CAC Release: Supreme Court Decision Requires Noncitizens to Jump Through Pointless Procedural Hoops to Secure Basic Judicial Review, Emphasizing the Importance of Equitable Tolling
WASHINGTON, DC – Following today’s decision at the Supreme Court in Riley v. Bondi, a case in which the Supreme Court considered whether the deadline for appealing an immigration removal order is jurisdictional, Constitutional Accountability Center Senior Appellate Counsel Smita Ghosh issued the following reaction:
Immigration law permits the government to seek Final Administrative Removal Orders (FAROs) against noncitizens convicted of certain crimes. While individuals facing FAROs have no right to appeal those orders to an immigration judge or the Board of Immigration Appeals, they can still request relief under an international agreement that prevents the United States from deporting people to a country where they are in danger of being tortured. By holding that FAROs are “final orders of removal,” even when a noncitizen’s Convention Against Torture claim is pending, the Court’s conservative majority undermined the text and history of immigration statutes that sought to ensure that courts hear a noncitizen’s immigration appeals in a single case, rather than piecemeal—an approach that would benefit not only noncitizens seeking judicial review, but also the courts.

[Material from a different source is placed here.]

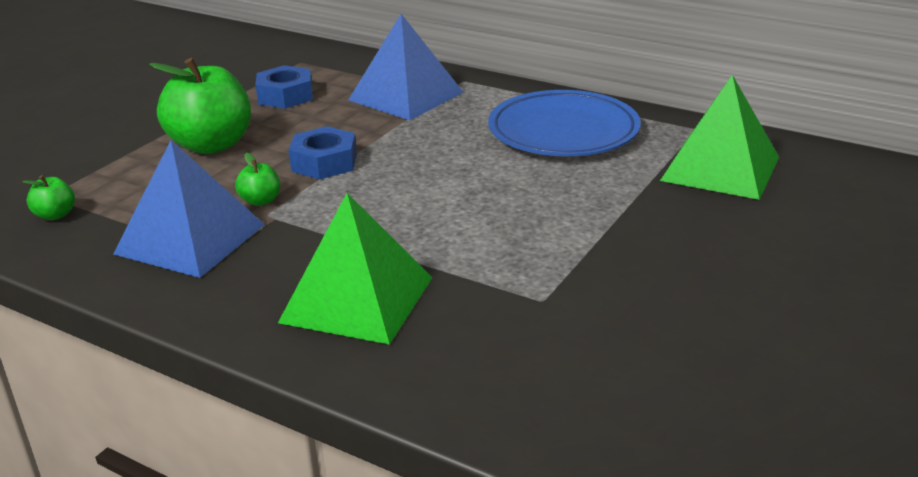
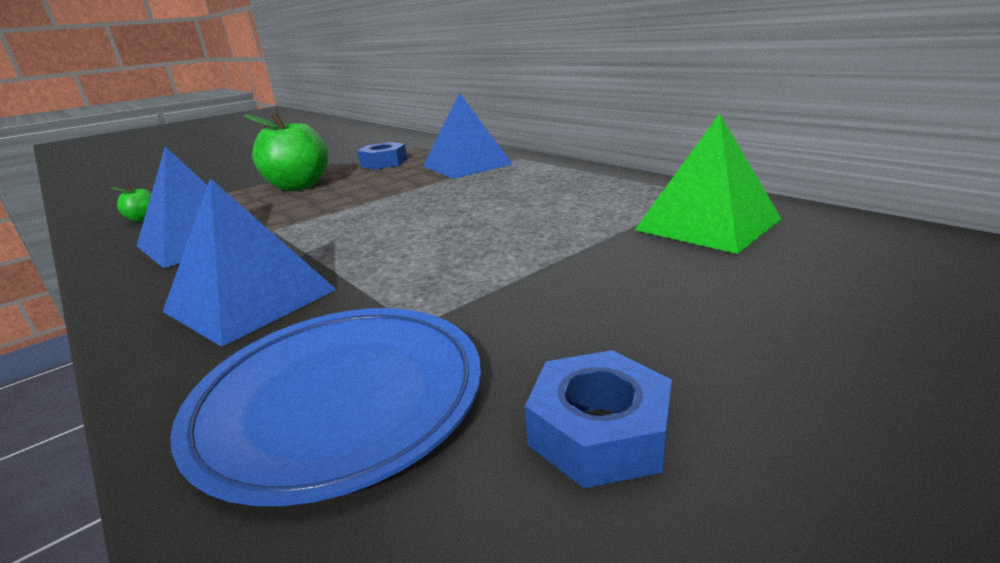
camera: 20 degrees right, 5 degrees down
green apple [235,153,280,206] -> none
green pyramid [278,193,433,345] -> blue pyramid [163,178,337,347]
blue nut [289,126,357,180] -> blue nut moved to [525,350,672,488]
blue plate [488,90,641,156] -> blue plate moved to [170,308,481,506]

In reaching this result, the Court rejected the approach advanced by both the government and Mr. Riley, who argued that a deportation order is not “final” until all of the related immigration proceedings are completed. The majority’s decision, as Justice Sotomayor recognized, puts noncitizens facing torture in the “Kafkaesque” position of filing a potentially unnecessary appeal to ensure access to judicial review of their torture-related claims long before those claims are actually resolved.

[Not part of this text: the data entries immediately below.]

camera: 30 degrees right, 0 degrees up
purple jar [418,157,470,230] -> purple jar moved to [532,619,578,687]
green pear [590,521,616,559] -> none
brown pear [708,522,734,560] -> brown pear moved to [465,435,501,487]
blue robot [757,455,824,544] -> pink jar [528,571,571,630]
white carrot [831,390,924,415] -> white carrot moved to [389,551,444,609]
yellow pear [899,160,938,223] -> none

As Justice Sotomayor emphasized, the majority’s opinion follows the Roberts Court’s trend of subjecting “politically disfavored” litigants like immigrants to “illogic” and bureaucratic traps while bending over backwards to ensure that regulated businesses do not get treated unfairly.

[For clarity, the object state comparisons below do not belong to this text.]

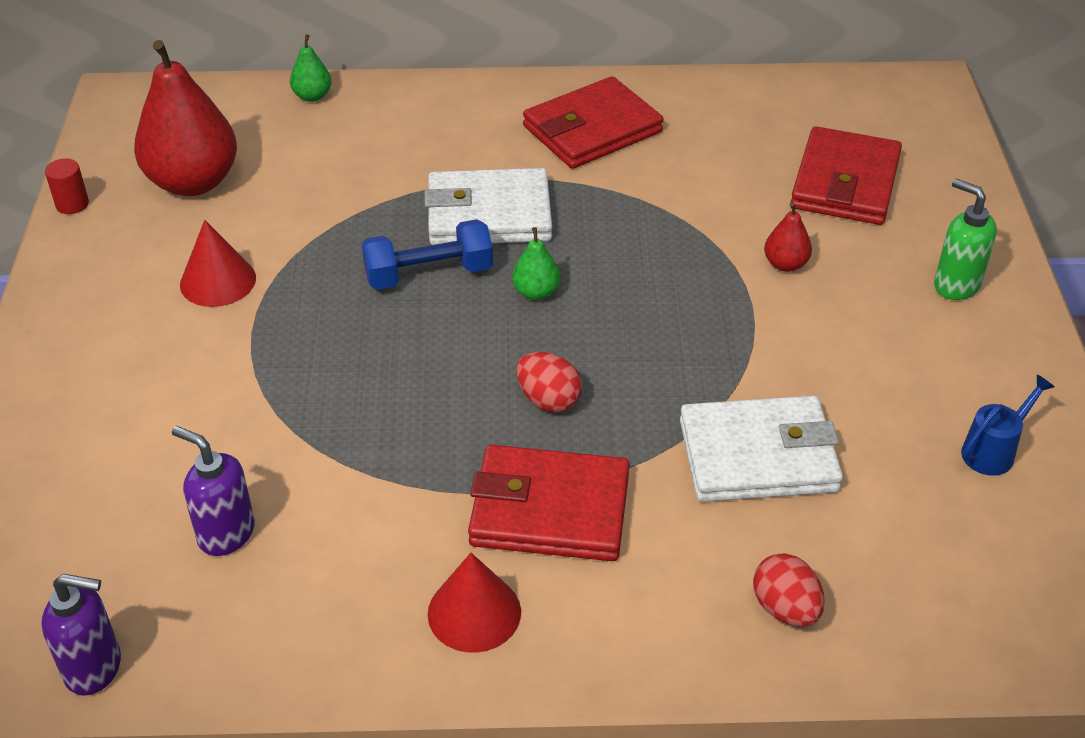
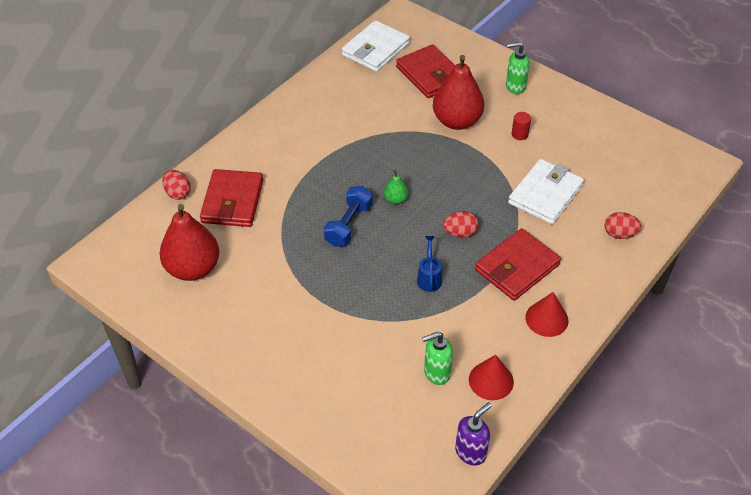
camera: 50 degrees left, 5 degrees up
red cylinder [45,158,89,214] -> red cylinder moved to [512,112,531,140]
purple soap dispenser [172,426,255,556] -> green soap dispenser [422,332,453,385]
red cone [180,220,256,307] -> red cone moved to [469,354,514,400]
green pear [290,34,331,102] -> red egg [162,170,191,200]
white wallet [425,168,552,245] -> white wallet moved to [342,20,410,72]
red wallet [523,76,663,169] -> red wallet moved to [200,169,263,227]
red pear [764,202,812,272] -> red pear [433,55,484,130], size x2.24
blue watering can [961,374,1055,476] -> blue watering can moved to [417,236,442,292]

CAC Appellate Counsel Ana Builes added this reaction:
Although the Court’s decision on the question of when a deportation order is “final” was profoundly disappointing, the Court did get one thing right: it recognized, as we urged in a brief we filed with the National Immigration Litigation Alliance, that § 1252(b)(1) was a nonjurisdictional, claims-processing rule.
In her opinion dissenting in part, Justice Sotomayor noted that, in the future, “courts of appeals should consider applying standard principles of equitable tolling, which are likely available now that the Court has recognized that § 1252(b)(s)’s appeal deadline is not jurisdictional.” These principles will become even more crucial now that the Court has inexplicably placed immigrants like Pierre Riley, the petitioner in this case, in the impossible situation of needing to file their appeal months or even years before the order they seek to challenge even exists.